Berdasarkan kesaksian seorang warga setempat yang identitasnya dirahasiakan, kayu hasil jarahan tersebut dikeluarkan secara masif dari kawasan hutan lindung menggunakan armada truk angkutan. Seluruh log kayu dipasok menuju ke arah Takengon secara berkala.
“Kayu-kayu itu diangkut menggunakan mobil truk ke arah Takengon,” ungkap sumber tersebut saat memberikan keterangan kepada wartawan.
Mandulnya penegakan hukum di lapangan memicu spekulasi dan keresahan di tengah masyarakat. Muncul dugaan kuat adanya praktik penyuapan atau uang “pelicin” kepada oknum tertentu untuk memuluskan operasional pembalakan liar tersebut.
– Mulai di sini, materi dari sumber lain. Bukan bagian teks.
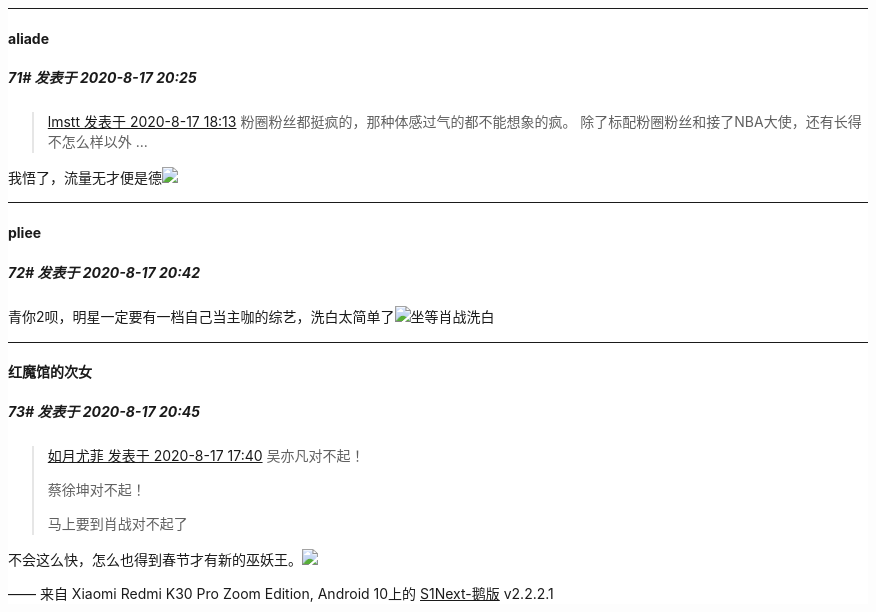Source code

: 





-----

####  aliade  
##### 71#       发表于 2020-8-17 20:25



<blockquote><a href="httphttps://bbs.saraba1st.com/2b/forum.php?mod=redirect&amp;goto=findpost&amp;pid=48463043&amp;ptid=1955156" target="_blank">lmstt 发表于 2020-8-17 18:13</a>
粉圈粉丝都挺疯的，那种体感过气的都不能想象的疯。
除了标配粉圈粉丝和接了NBA大使，还有长得不怎么样以外 ...</blockquote>
我悟了，流量无才便是德<img src="https://static.saraba1st.com/image/smiley/face2017/049.png" referrerpolicy="no-referrer">







-----

####  pliee  
##### 72#       发表于 2020-8-17 20:42




青你2呗，明星一定要有一档自己当主咖的综艺，洗白太简单了<img src="https://static.saraba1st.com/image/smiley/face2017/037.png" referrerpolicy="no-referrer">坐等肖战洗白







-----

####  红魔馆的次女  
##### 73#       发表于 2020-8-17 20:45



<blockquote><a href="httphttps://bbs.saraba1st.com/2b/forum.php?mod=redirect&amp;goto=findpost&amp;pid=48462682&amp;ptid=1955156" target="_blank">如月尤菲 发表于 2020-8-17 17:40</a>
吴亦凡对不起！

蔡徐坤对不起！

马上要到肖战对不起了</blockquote>
不会这么快，怎么也得到春节才有新的巫妖王。<img src="https://static.saraba1st.com/image/smiley/face2017/018.png" referrerpolicy="no-referrer">

—— 来自 Xiaomi Redmi K30 Pro Zoom Edition, Android 10上的 [S1Next-鹅版](https://github.com/ykrank/S1-Next/releases) v2.2.2.1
Isu miring ini mulai menyudutkan kinerja Kesatuan Pengelolaan Hutan (KPH) Wilayah IV serta jajaran aparat penegak hukum (APH) di wilayah hukum Polres setempat. Kendati dugaan aliran dana ini masih sebatas informasi publik yang perlu diuji kebenarannya, pembiaran terhadap tindak pidana kehutanan ini jelas mencederai supremasi hukum. Secara legalitas, Pasal 12 UU Nomor 18 Tahun 2013 tentang Pencegahan dan Pemberantasan Perusakan Hutan (P3H) melarang keras segala bentuk penebangan, pengangkutan, hingga penampungan hasil hutan tanpa izin pejabat berwenang.
Jika terbukti ada keterlibatan oknum aparat yang menerima imbalan atau melakukan penyalahgunaan jabatan, tindakan tersebut dapat dijerat dengan pasal tindak pidana korupsi.
Pelaku illegal logging terorganisir sendiri diancam sanksi pidana penjara hingga 10 tahun dan denda miliaran rupiah berdasarkan UU P3H dan Pasal 78 ayat (5) UU Nomor 41 Tahun 1999 tentang Kehutanan.
Kini, masyarakat Aceh menuntut transparansi, klarifikasi resmi, serta investigasi independen dari pihak terkait.
Penegak hukum didesak segera membersihkan ruang skeptisisme publik demi menjaga marwah institusi.
Warga berharap penuh kepada Ditjen Penegakan Hukum Lingkungan Hidup dan Kehutanan (Gakkum KLHK) serta Kapolda Aceh untuk segera turun tangan secara langsung.
Tindakan tegas dan menyeluruh sangat dibutuhkan guna mengusut tuntas mafia pembalakan liar serta menindak oknum-oknum yang ikut membekingi perusakan bentang alam perbatasan Nagan Raya-Takengon yang selama ini dinilai kebal hukum.
Publik mendesak Direktorat Jenderal Penegakan Hukum Lingkungan Hidup dan Kehutanan (Gakkum KLHK) serta Kepolisian Daerah (Polda) Aceh untuk segera mengusut tuntas dugaan aktivitas pembalakan liar (illegal logging) terorganisir yang terjadi di kawasan hutan lindung perbatasan Beutong Ateuh (Kabupaten Nagan Raya) dan Takengon (Kabupaten Aceh Tengah).
Hingga saat ini, aktivitas eksploitasi hutan ilegal tersebut dinilai berjalan tanpa hambatan dan belum tersentuh oleh hukum, sehingga memicu keresahan mendalam di tingkat tapak.